In an early March phone interview, Wabbit, 27, said the band’s music is in many ways a reflection of her own personality. Though outwardly optimistic (“I’m kind of up all of the time,” the singer said), she also admitted to being a bit of a brooder prone to dwelling on more depressive thoughts — characteristics that tend to spill over into her songwriting.
“It’s honestly just the way my brain works,” she said. “[With] the song ‘Keys to Your House,’ I was feeling sad and thinking about a breakup, but then I was driving to work and this catchy thing just popped into my head.”
Many of the songs on Let’s Not Be Friends, which was laid to tape at Relay Recording in January 2013, date back to the band’s 2011 formation, when Wabbit was still grieving the end of a romantic relationship.
“I was just kind of sitting on my porch and feeling sorry for myself and writing love songs,” said Wabbit, who is joined in the band by longtime friends Joey Blackheart (guitar), Raeghan Savage (percussion), Ryan Vile (keyboard), Big Nick (drums) and Bent (bass). “At the time, it was like I was singing directly to [my ex] and trying to get his attention, or at least trying to get across how sad I was to everybody else. I really had a chip on my shoulder about the whole thing.”
By the time the crew hit the recording studio, however, this chip had been all but obliterated, and the musicians threw themselves into the album’s creation with a relentlessness that, at times, bordered on reckless.
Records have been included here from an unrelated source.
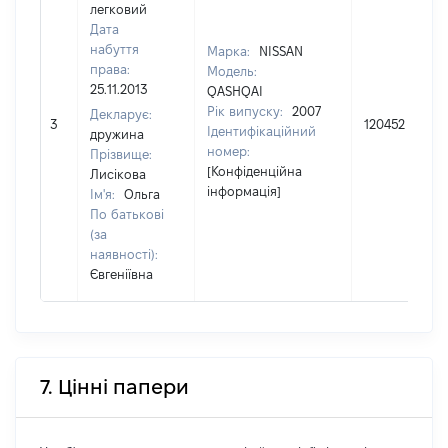
легковий
Дата
набуття
Марка:
NISSAN
права:
Модель:
25.11.2013
QASHQAI
Рік випуску:
2007
Декларує:
3
120452
Ідентифікаційний
дружина
номер:
Прізвище:
[Конфіденційна
Лисікова
інформація]
Ім'я:
Ольга
По батькові
(за
наявності):
Євгеніївна
7. Цінні папери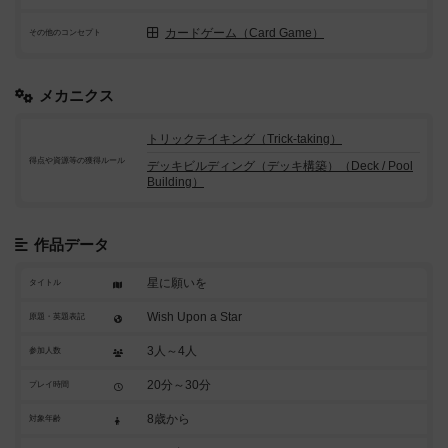
カードゲーム（Card Game）
その他のコンセプト
メカニクス
トリックテイキング（Trick-taking）
得点や資源等の獲得ルール
デッキビルディング（デッキ構築）（Deck / Pool
Building）
作品データ
星に願いを
タイトル
Wish Upon a Star
原題・英題表記
3人～4人
参加人数
20分～30分
プレイ時間
8歳から
対象年齢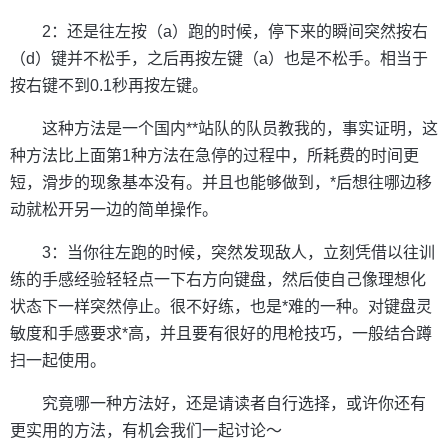
2：还是往左按（a）跑的时候，停下来的瞬间突然按右
（d）键并不松手，之后再按左键（a）也是不松手。相当于
按右键不到0.1秒再按左键。
这种方法是一个国内**站队的队员教我的，事实证明，这
种方法比上面第1种方法在急停的过程中，所耗费的时间更
短，滑步的现象基本没有。并且也能够做到，*后想往哪边移
动就松开另一边的简单操作。
3：当你往左跑的时候，突然发现敌人，立刻凭借以往训
练的手感经验轻轻点一下右方向键盘，然后使自己像理想化
状态下一样突然停止。很不好练，也是*难的一种。对键盘灵
敏度和手感要求*高，并且要有很好的甩枪技巧，一般结合蹲
扫一起使用。
究竟哪一种方法好，还是请读者自行选择，或许你还有
更实用的方法，有机会我们一起讨论～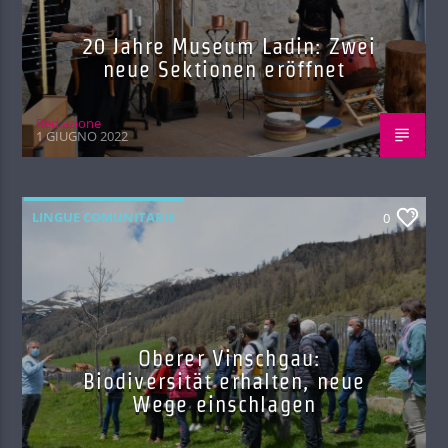
20 Jahre Museum Ladin: Zwei
neue Sektionen eröffnet
Red.azione
1 GIUGNO 2022
LINGUE COMUNITARIE
0
Oberer Vinschgau:
Biodiversität erhalten, neue
Wege einschlagen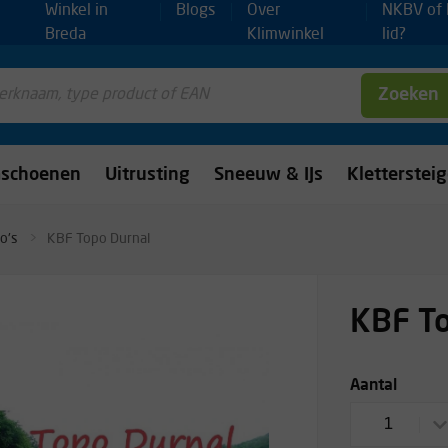
Winkel in
Blogs
Over
NKBV of
Breda
Klimwinkel
lid?
Zoeken
mschoenen
Uitrusting
Sneeuw & IJs
Kletterstei
o's
KBF Topo Durnal
KBF To
Aantal
1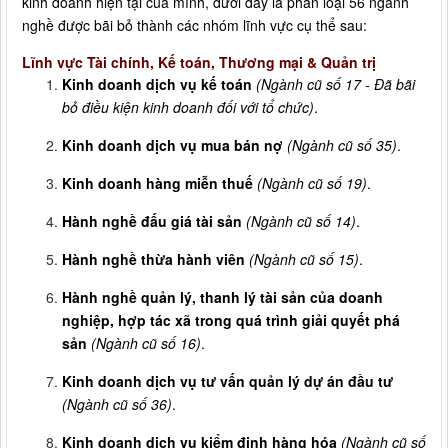
kinh doanh hiện tại của mình, dưới đây là phân loại 56 ngành
nghề được bãi bỏ thành các nhóm lĩnh vực cụ thể sau:
Lĩnh vực Tài chính, Kế toán, Thương mại & Quản trị
Kinh doanh dịch vụ kế toán
(Ngành cũ số 17 - Đã bãi
bỏ điều kiện kinh doanh đối với tổ chức)
.
Kinh doanh dịch vụ mua bán nợ
(Ngành cũ số 35)
.
Kinh doanh hàng miễn thuế
(Ngành cũ số 19)
.
Hành nghề đấu giá tài sản
(Ngành cũ số 14)
.
Hành nghề thừa hành viên
(Ngành cũ số 15)
.
Hành nghề quản lý, thanh lý tài sản của doanh
nghiệp, hợp tác xã trong quá trình giải quyết phá
sản
(Ngành cũ số 16)
.
Kinh doanh dịch vụ tư vấn quản lý dự án đầu tư
(Ngành cũ số 36)
.
Kinh doanh dịch vụ kiểm định hàng hóa
(Ngành cũ số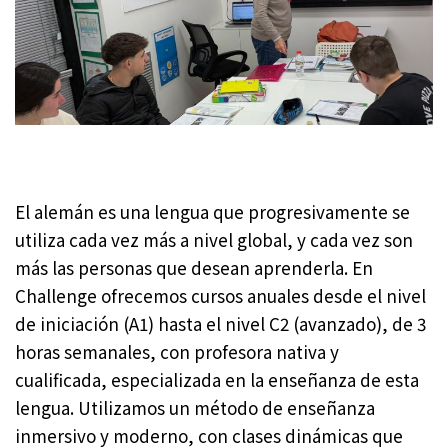
El alemán es una lengua que progresivamente se
utiliza cada vez más a nivel global, y cada vez son
más las personas que desean aprenderla. En
Challenge ofrecemos cursos anuales desde el nivel
de iniciación (A1) hasta el nivel C2 (avanzado), de 3
horas semanales, con profesora nativa y
cualificada, especializada en la enseñanza de esta
lengua. Utilizamos un método de enseñanza
inmersivo y moderno, con clases dinámicas que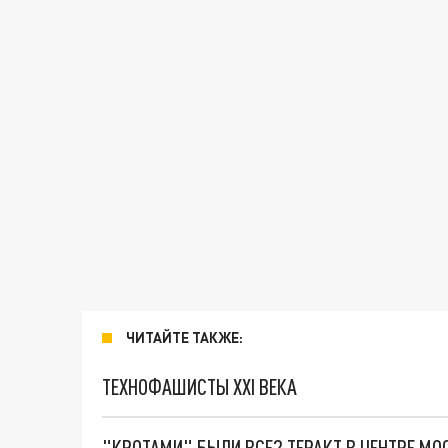
ЧИТАЙТЕ ТАКЖЕ:
ТЕХНОФАШИСТЫ XXI ВЕКА
"КРОТАМИ" БЫЛИ ВСЕ? ТЕРАКТ В ЦЕНТРЕ М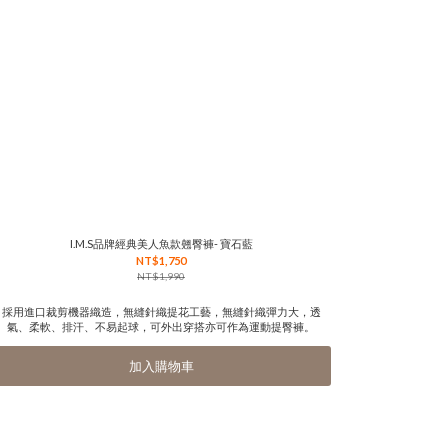
I.M.S品牌經典美人魚款翹臀褲- 寶石藍
NT$1,750
NT$1,990
採用進口裁剪機器織造，無縫針織提花工藝，無縫針織彈力大，透
氣、柔軟、排汗、不易起球，可外出穿搭亦可作為運動提臀褲。
加入購物車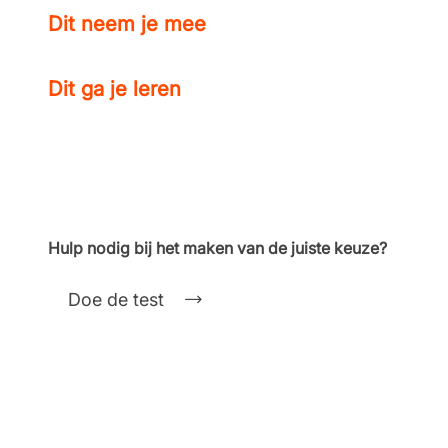
Dit neem je mee
Dit ga je leren
Hulp nodig bij het maken van de juiste keuze?
Doe de test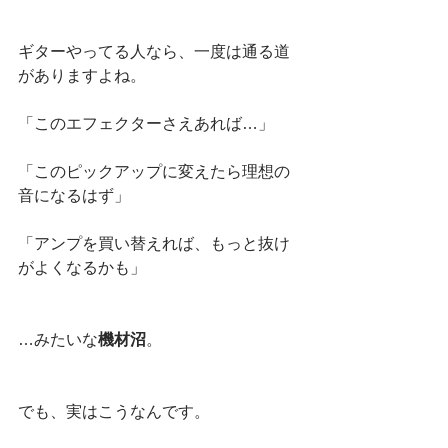
ギターやってる人なら、一度は通る道
がありますよね。
「このエフェクターさえあれば…」
「このピックアップに変えたら理想の
音になるはず」
「アンプを買い替えれば、もっと抜け
がよくなるかも」
…みたいな
機材沼
。
でも、実はこうなんです。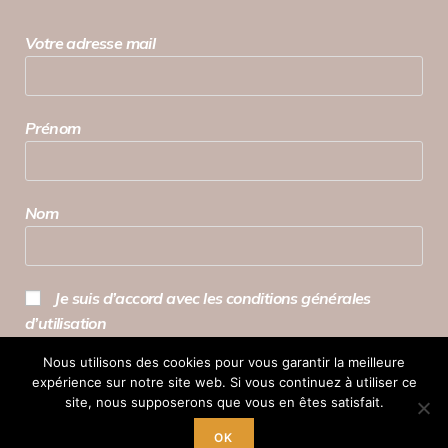
Votre adresse mail
Prénom
Nom
Je suis d’accord avec les conditions générales
d’utilisation
Nous utilisons des cookies pour vous garantir la meilleure
expérience sur notre site web. Si vous continuez à utiliser ce
site, nous supposerons que vous en êtes satisfait.
OK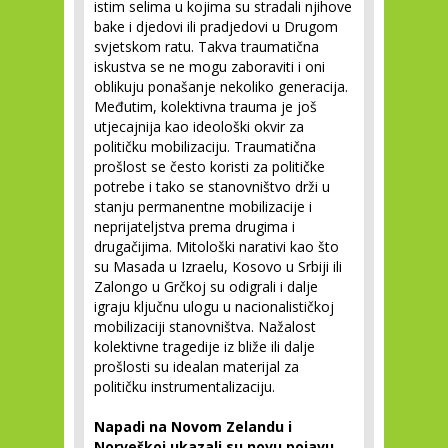
istim selima u kojima su stradali njihove
bake i djedovi ili pradjedovi u Drugom
svjetskom ratu. Takva traumatična
iskustva se ne mogu zaboraviti i oni
oblikuju ponašanje nekoliko generacija.
Međutim, kolektivna trauma je još
utjecajnija kao ideološki okvir za
političku mobilizaciju. Traumatična
prošlost se često koristi za političke
potrebe i tako se stanovništvo drži u
stanju permanentne mobilizacije i
neprijateljstva prema drugima i
drugačijima. Mitološki narativi kao što
su Masada u Izraelu, Kosovo u Srbiji ili
Zalongo u Grčkoj su odigrali i dalje
igraju ključnu ulogu u nacionalističkoj
mobilizaciji stanovništva. Nažalost
kolektivne tragedije iz bliže ili dalje
prošlosti su idealan materijal za
političku instrumentalizaciju.
Napadi na Novom Zelandu i
Norveškoj ukazali su novu pojavu.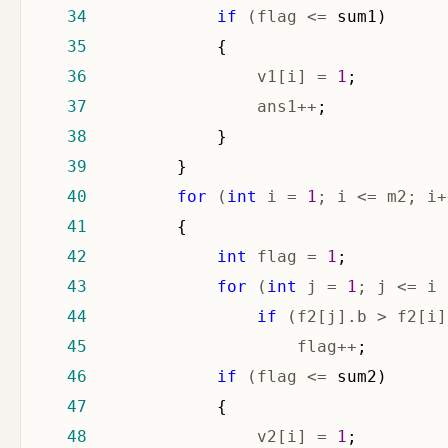
34
if
 (flag <=
35
36
                 v1[i] = 
1
37
                 ans1++
38
39
40
for
 (
int
 i = 
1
; i <= m2; i+
41
42
int
 flag = 
1
43
for
 (
int
 j = 
1
; j <= i 
44
if
 (f2[j].b > f2[i]
45
                     flag++
46
if
 (flag <=
47
48
                 v2[i] = 
1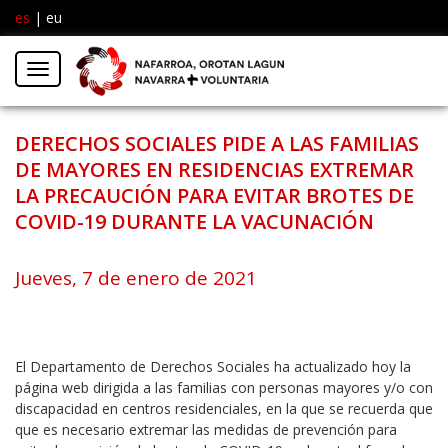
es
|
eu
Facebook
Insta
Menú
Twitter
DERECHOS SOCIALES PIDE A LAS FAMILIAS
DE MAYORES EN RESIDENCIAS EXTREMAR
LA PRECAUCIÓN PARA EVITAR BROTES DE
COVID-19 DURANTE LA VACUNACIÓN
Jueves, 7 de enero de 2021
El Departamento de Derechos Sociales ha actualizado hoy la
página web dirigida a las familias con personas mayores y/o con
discapacidad en centros residenciales, en la que se recuerda que
que es necesario extremar las medidas de prevención para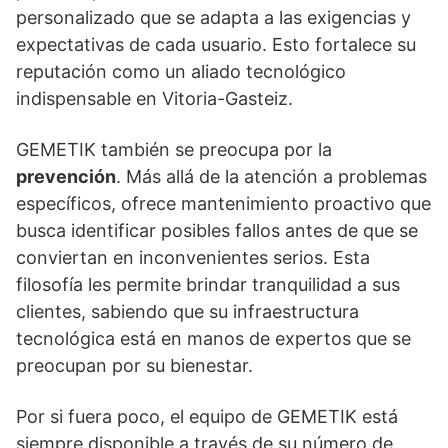
personalizado que se adapta a las exigencias y
expectativas de cada usuario. Esto fortalece su
reputación como un aliado tecnológico
indispensable en Vitoria-Gasteiz.
GEMETIK también se preocupa por la
prevención
. Más allá de la atención a problemas
específicos, ofrece mantenimiento proactivo que
busca identificar posibles fallos antes de que se
conviertan en inconvenientes serios. Esta
filosofía les permite brindar tranquilidad a sus
clientes, sabiendo que su infraestructura
tecnológica está en manos de expertos que se
preocupan por su bienestar.
Por si fuera poco, el equipo de GEMETIK está
siempre disponible a través de su número de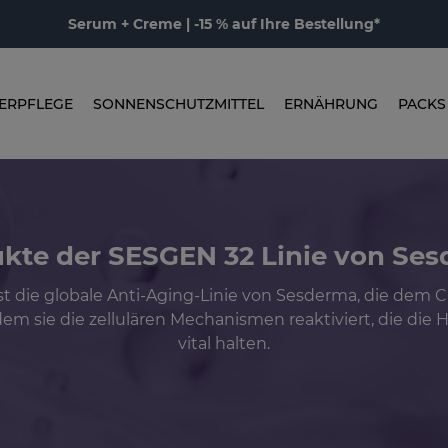
Serum + Creme | -15 % auf Ihre Bestellung*
ERPFLEGE
SONNENSCHUTZMITTEL
ERNÄHRUNG
PACKS
kte der SESGEN 32 Linie von Se
st die globale Anti-Aging-Linie von Sesderma, die dem 
dem sie die zellulären Mechanismen reaktiviert, die die 
vital halten.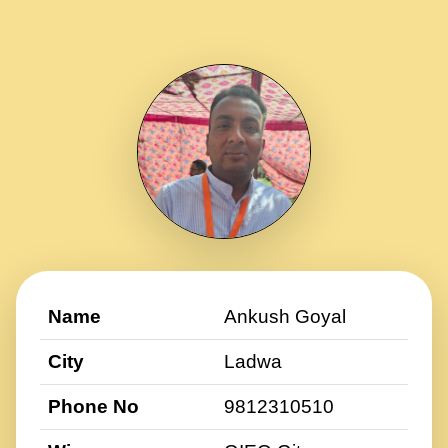
Name
Ankush Goyal
City
Ladwa
Phone No
9812310510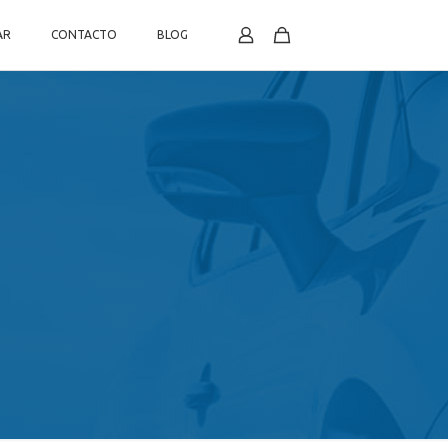
AR
CONTACTO
BLOG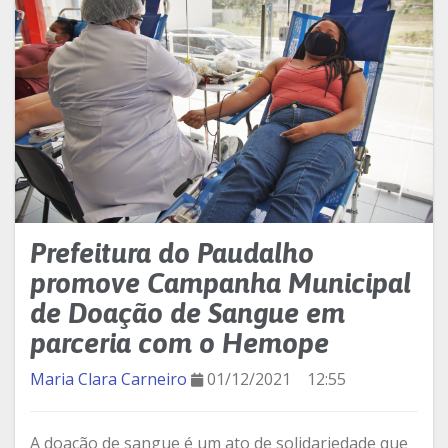
Prefeitura do Paudalho
promove Campanha Municipal
de Doação de Sangue em
parceria com o Hemope
Maria Clara Carneiro
01/12/2021
12:55
A doação de sangue é um ato de solidariedade que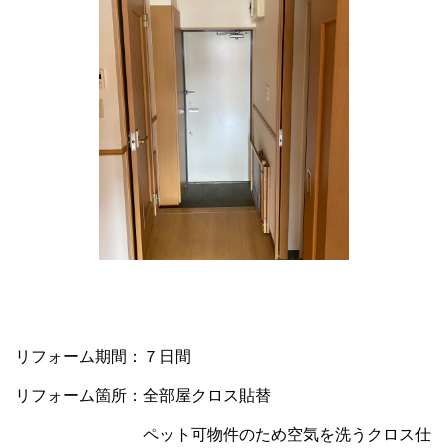
リフォーム期間：７日間
リフォーム箇所：全部屋クロス貼替
ペット可物件のため空気を洗うクロス仕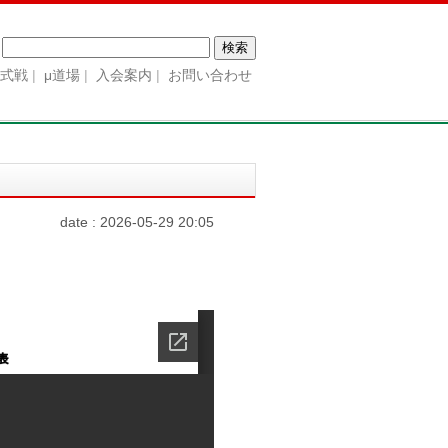
検
索:
公式戦
μ道場
入会案内
お問い合わせ
date : 2026-05-29 20:05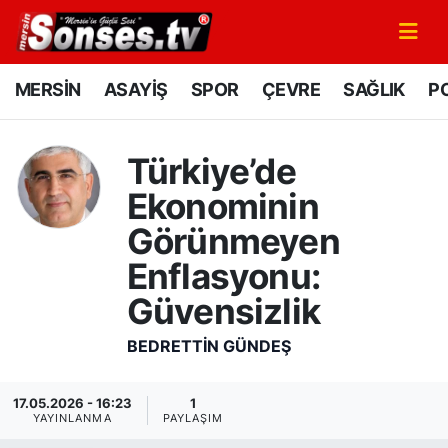
MERSİN
Mersin Nöbetçi Eczaneler
MERSİN
ASAYİŞ
SPOR
ÇEVRE
SAĞLIK
PO
ASAYİŞ
Mersin Hava Durumu
Türkiye’de
SPOR
Mersin Namaz Vakitleri
Ekonominin
GÜNÜN MANŞETİ
Mersin Trafik Yoğunluk Haritası
Görünmeyen
Enflasyonu:
DÜNYA
Süper Lig Puan Durumu ve Fikstür
Güvensizlik
KÜLTÜR - SANAT
Tüm Manşetler
BEDRETTIN GÜNDEŞ
MAGAZİN
Son Dakika Haberleri
17.05.2026 - 16:23
1
YAYINLANMA
PAYLAŞIM
SAĞLIK
Haber Arşivi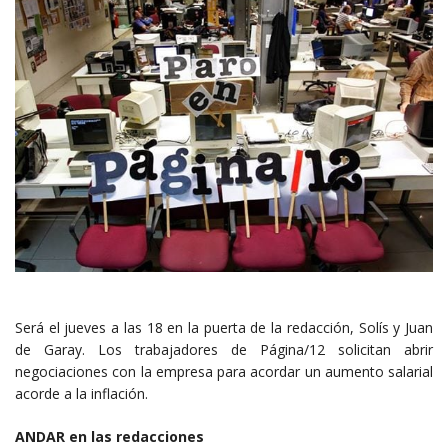
Será el jueves a las 18 en la puerta de la redacción, Solís y Juan
de Garay. Los trabajadores de Página/12 solicitan abrir
negociaciones con la empresa para acordar un aumento salarial
acorde a la inflación.
ANDAR en las redacciones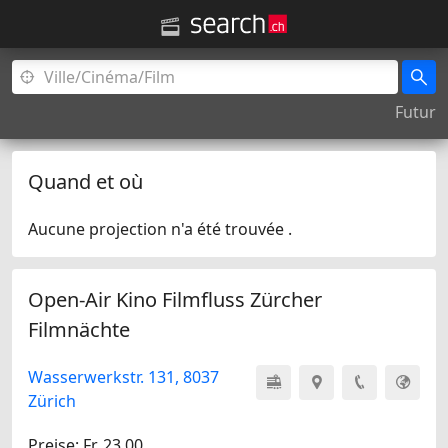
Futur
Quand et où
Aucune projection n'a été trouvée .
Open-Air Kino Filmfluss Zürcher
Filmnächte
Wasserwerkstr. 131, 8037
Zürich
Preise: Fr. 23.00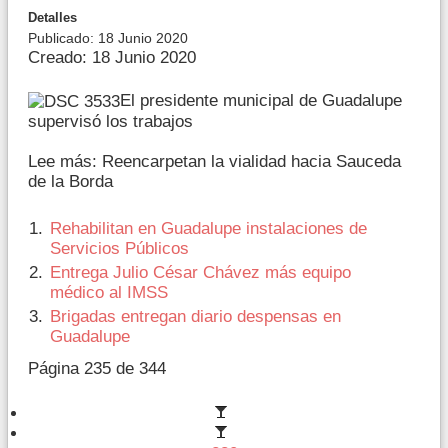
Detalles
Publicado: 18 Junio 2020
Creado: 18 Junio 2020
El presidente municipal de Guadalupe
supervisó los trabajos
Lee más: Reencarpetan la vialidad hacia Sauceda
de la Borda
Rehabilitan en Guadalupe instalaciones de
Servicios Públicos
Entrega Julio César Chávez más equipo
médico al IMSS
Brigadas entregan diario despensas en
Guadalupe
Página 235 de 344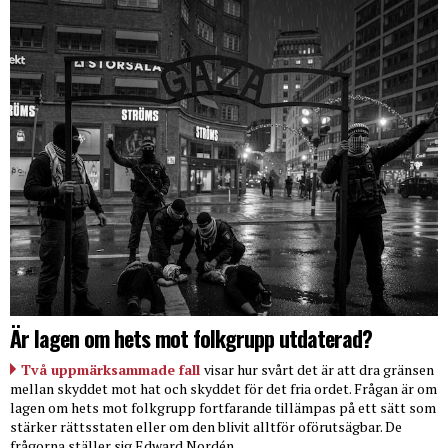
Är lagen om hets mot folkgrupp utdaterad?
Två uppmärksammade fall
visar hur svårt det är att dra gränsen
mellan skyddet mot hat och skyddet för det fria ordet. Frågan är om
lagen om hets mot folkgrupp fortfarande tillämpas på ett sätt som
stärker rättsstaten eller om den blivit alltför oförutsägbar. De
frågorna ställer sig Edward Nordén.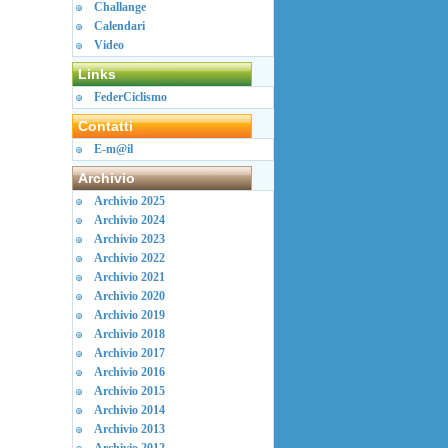
Challange
Calendari
Video
Links
FederCiclismo
Contatti
E-m@il
Archivio
Archivio 2025
Archivio 2024
Archivio 2023
Archivio 2022
Archivio 2021
Archivio 2020
Archivio 2019
Archivio 2018
Archivio 2017
Archivio 2016
Archivio 2015
Archivio 2014
Archivio 2013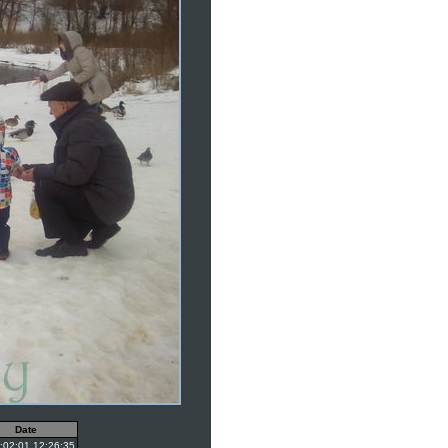
Date
:02:01 12:26:35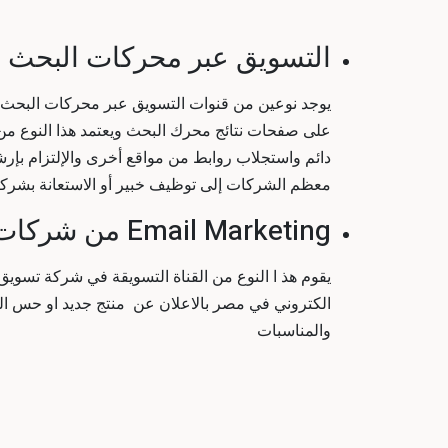
التسويق عبر محركات البحث 
يوجد نوعين من قنوات التسويق عبر محركات البحث ع
على صفحات نتائج محرك البحث ويعتمد هذا النوع م
دائم واستجلاب روابط من مواقع أخرى والإلتزام بإرش
معظم الشركات إلى توظيف خبير أو الاستعانة بشر
Email Marketing من شركات تسويق الكتروني بمصر
يقوم هذ ا النوع من القناة التسويقة في شركة تسويق
الكتروني في مصر
بالاعلان عن منتج جديد او حس ال
والمناسبات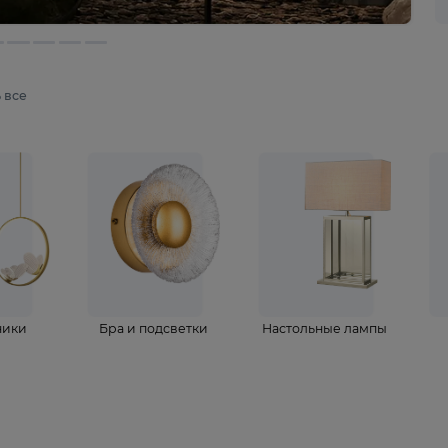
мотреть все
ветильники
Бра и подсветки
Настольные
“We were recording [‘Laney’], and my high E string cut my finger open and we just kept on playing because nobody noticed I was gushing blood all over everything,” said Wabbit, who grew up in a musical family (her sisters are Lydia Loveless and Eleanor Sinacola of Dead Girlfriends) and wrote her first songs at the age of 13. “We just blasted through the song, and that was the take we ended up using. That’s pretty similar to the way everything was recorded, like, ‘We’re doing these songs! Yeah! Let’s do it!’”
It turns out keeping things light is rarely an issue within The Girls! The band’s concerts tend to evolve into boozy free-for-alls, and rehearsals are filled with all manner of sarcastic asides and weathered in-jokes. Whenever the group runs through “Get Out of My Dreams” in rehearsals, for example, someone will always chime in with an adlibbed line sung to the tune of Billy Ocean’s “Get Outta My Dreams, Get Into My Car.”
“Inevitably someone will go, [sings] ‘Get out of my dreams, and into my butt’ or something childish and juvenile,” Wabbit said, her deadpan tone suggesting she’d heard the joke a few times too many. “It’s hilarious. It never gets old.”
This sense of playfulness, groan-inducing as it might be at times, has further helped the singer distance herself from the music’s pained roots — a realization she came to recently when she sat down alone and played her way through the album in its entirety.
“I was playing [the songs] to reconnect myself with what I was feeling at the time … because it’s been so long since I wrote them,” she said. “Obviously when you break up with somebody it always hurts a little, but I’m not really sad about that stuff anymore, except maybe vaguely. Now I just play them because they’re my songs and they’re good.”